The contrasts in the presentations were vast. However, the content was similar and followed a standard formula: a couple of thoughts on products, a company overview, and one or two suggestions on measures for globalization.

At the end of the conference, the attendees had a meal together and spent time socializing. I spoke to one executive from the United Kingdom who has been in Japan for 10 years and has managed a variety of companies in different industries about the content of the conference. I asked him why he thought there were not more Japanese filling board-level positions at company headquarters in North America and Europe. He replied in his broad cockney accent, “Mate, it’s not that they’re not smart enough. Some of these chaps would run rings around their counterparts in the “smarts” department. It’s not a lack of intelligence that’s for sure.” I pestered him further for a more concrete explanation. “They can’t bloody speak in public”, came the curt reply.

He explained that in a typical board meeting, the executives are asked to give formal and informal presentations. “Unfortunately”, he said, “many Japanese can’t do either.” I suggested that most European or American executives couldn’t give presentations in a second language, either. He agreed that was true. “It’s not an ability thing, and it’s just that they haven’t been trained.”

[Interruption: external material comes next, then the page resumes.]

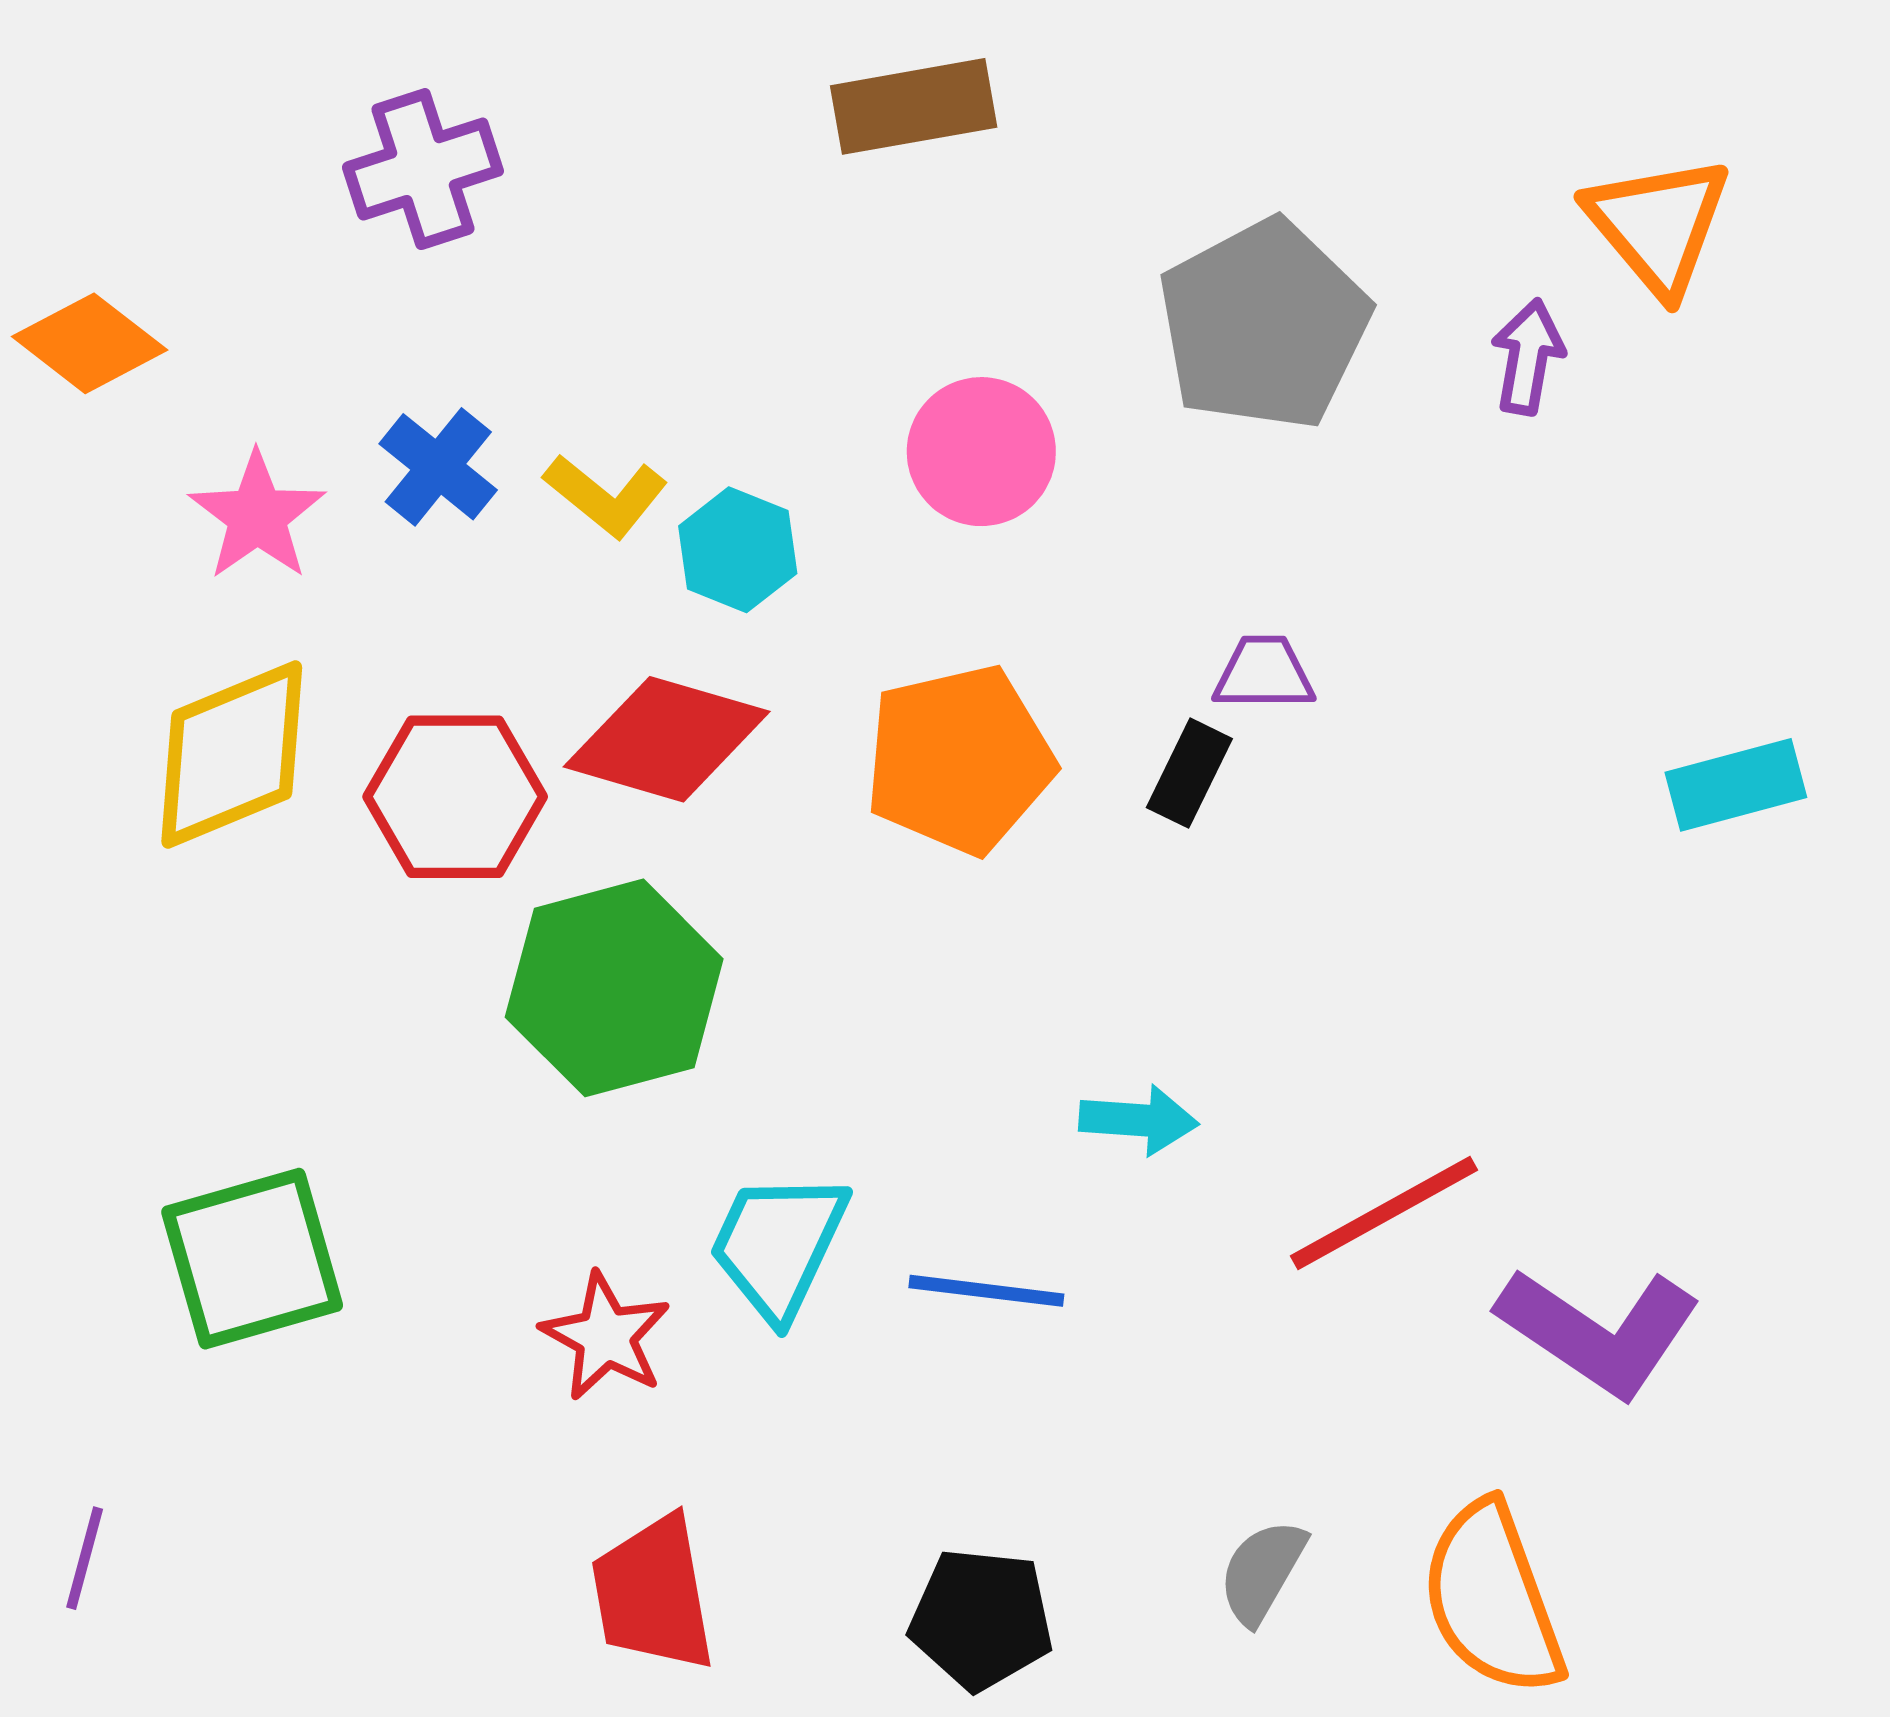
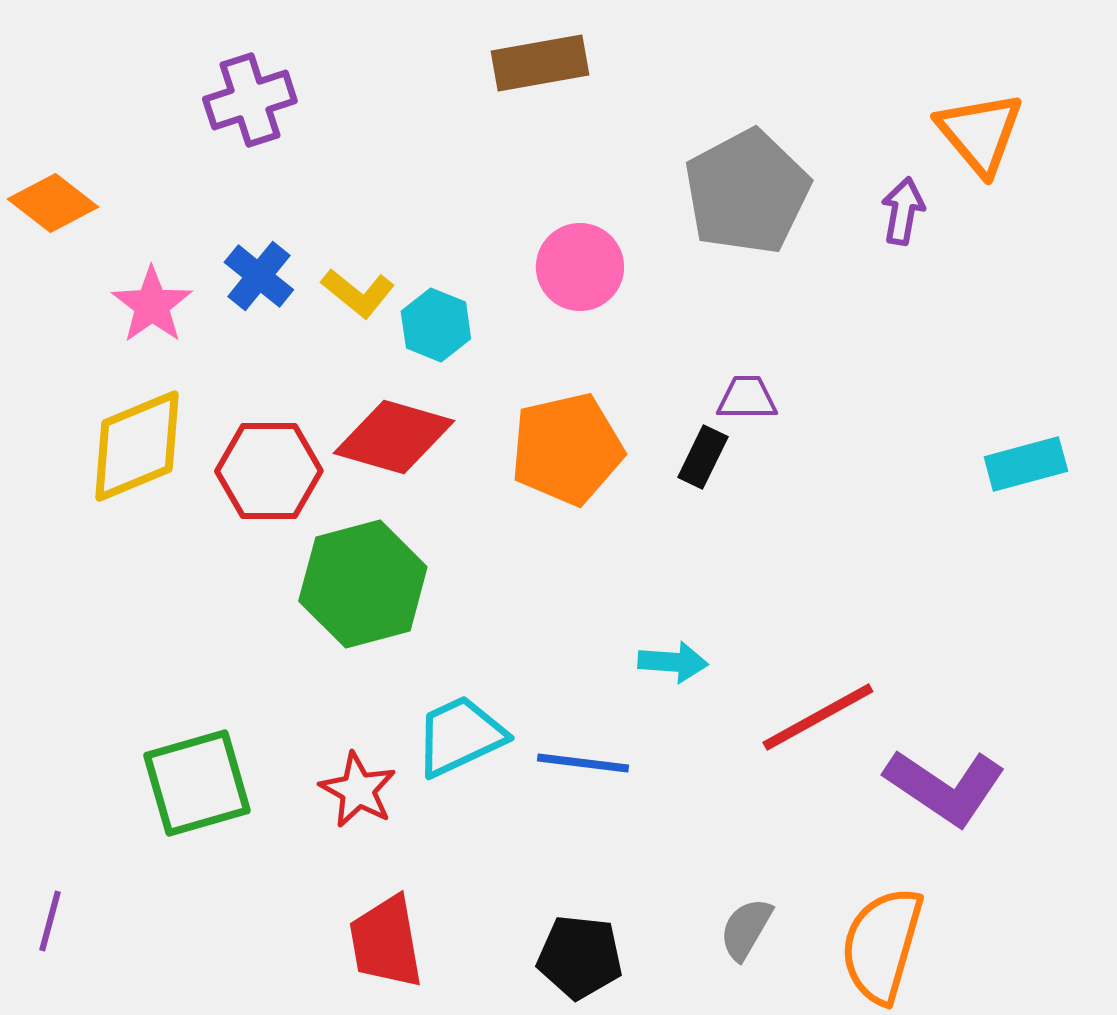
cyan trapezoid: (778, 1245) -> (460, 736), turned 40
green square: (252, 1259) -> (197, 783), moved
orange semicircle: (1492, 1599) -> (882, 945), turned 36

When I reflected back on the presentations given during the conference, I realized that what the English executive was saying was very true. The Japanese presentations were bland and lacked intonation, emotion, and sense of occasion, even if the content was excellent. Most non-Americans know that Americans have the “gift of gab” (the ability to speak well). Presenting and speaking in public is like any other skill—it requires instruction, practice, and evaluation. The content of the American executive’s presentation was the same as the others, but his delivery couldn’t have been more different. He engaged the audience with enthusiasm, had great eye contact, and smiled—it was more of a conversation then a presentation.

If the country managers of Japanese pharmaceutical subsidiaries are serious about cracking the “Gaijin ceiling” of the board rooms of multinational pharmaceutical companies, then I would suggest that they sign all of their high-potential 40-year olds up for the local Toastmaster’s Association or have them attend Dale Carnegie’s leadership training course. (I have no connection with either organization, but I do insist that all Morunda employees read How to Win Friends and Influence People by Dale Carnegie.)